| 研究概要 |
小腸粘膜固有層(sLP)の抗原提示細胞のサブセットの分化を特異的に制御する転写因子は十分明らかではない。我々は、分化制御を担う転写因子として、canonical Notchシグナルに必須の転写因子RBP-Jに着目し、CD11c-Cre RbpjF/Fマウスにおいて管空側の抗原を取り込む機能を有したCX3CR1+ sLPC が欠損し、CD11clow sLPC が出現すること見出してきた。

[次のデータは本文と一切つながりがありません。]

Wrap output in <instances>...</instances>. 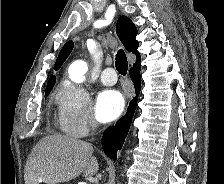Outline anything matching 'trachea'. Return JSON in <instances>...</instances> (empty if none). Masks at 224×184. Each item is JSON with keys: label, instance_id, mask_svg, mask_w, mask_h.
Masks as SVG:
<instances>
[{"label": "trachea", "instance_id": "trachea-1", "mask_svg": "<svg viewBox=\"0 0 224 184\" xmlns=\"http://www.w3.org/2000/svg\"><path fill=\"white\" fill-rule=\"evenodd\" d=\"M115 66L119 74L125 76L128 70V61L123 50H119L116 54Z\"/></svg>", "mask_w": 224, "mask_h": 184}]
</instances>
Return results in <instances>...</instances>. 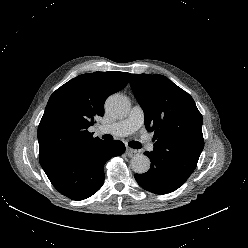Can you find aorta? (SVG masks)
<instances>
[{
  "label": "aorta",
  "mask_w": 248,
  "mask_h": 248,
  "mask_svg": "<svg viewBox=\"0 0 248 248\" xmlns=\"http://www.w3.org/2000/svg\"><path fill=\"white\" fill-rule=\"evenodd\" d=\"M106 109L111 116L122 118L129 113L130 104L125 96L115 94L107 99ZM131 168L137 174L146 173L150 169V160L144 154H136L131 159Z\"/></svg>",
  "instance_id": "aorta-1"
}]
</instances>
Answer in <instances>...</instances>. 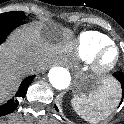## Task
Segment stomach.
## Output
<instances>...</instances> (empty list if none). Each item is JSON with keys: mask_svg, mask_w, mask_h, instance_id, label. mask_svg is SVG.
I'll return each instance as SVG.
<instances>
[{"mask_svg": "<svg viewBox=\"0 0 124 124\" xmlns=\"http://www.w3.org/2000/svg\"><path fill=\"white\" fill-rule=\"evenodd\" d=\"M108 86L110 89H115L112 81L110 80H97L89 75H81L76 81L73 94L75 97H91L98 91L105 89ZM93 116H90L89 120H92ZM88 120V119H85Z\"/></svg>", "mask_w": 124, "mask_h": 124, "instance_id": "1", "label": "stomach"}]
</instances>
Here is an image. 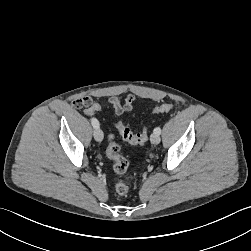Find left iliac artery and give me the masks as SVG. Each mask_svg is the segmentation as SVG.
Here are the masks:
<instances>
[{"mask_svg":"<svg viewBox=\"0 0 251 251\" xmlns=\"http://www.w3.org/2000/svg\"><path fill=\"white\" fill-rule=\"evenodd\" d=\"M154 133H156V134H161V128L160 127H156L155 129H154Z\"/></svg>","mask_w":251,"mask_h":251,"instance_id":"1","label":"left iliac artery"}]
</instances>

本研究では、CX3CR1+ sLPCの分化に重要な責任受容体はNotch1,2であることを明らかにした。また、単球を試験管内において、Delta like-1 (Dll1)またはJagged1(Jag1)、およびM-CSF存在下で培養すると、リガンド非存在下と比較してCX3CR1+ sLPC様細胞を優位に誘導することができる。しかし、上皮細胞特異的なリガンド欠損マウスにより、腸管上皮細胞からのDll1, Jag1リガンドは必要ないことが示唆された。さらに、内在性Rbpjの欠損により出現したCD11clow sLPCは、CX3CR1+ sLPCと同じCX3CR1+単球から分化しているが、培養してもCX3CR1+ sLPCに変化しないことより、CX3CR1+ sLPCの前駆細胞ではないことが示唆された。CD11c-Cre RbpjF/FマウスにT細胞依存的大腸炎モデル、腸管寄生性線虫の感染モデルを適応したが、顕著な変化を認めなかった。よって、CX3CR1+ sLPCとCD11clow sLPCは細胞系列・機能が類似した細胞であると考えられるが、Notchシグナルの欠損により、異なる性質の細胞に分化が偏向したと推測できる。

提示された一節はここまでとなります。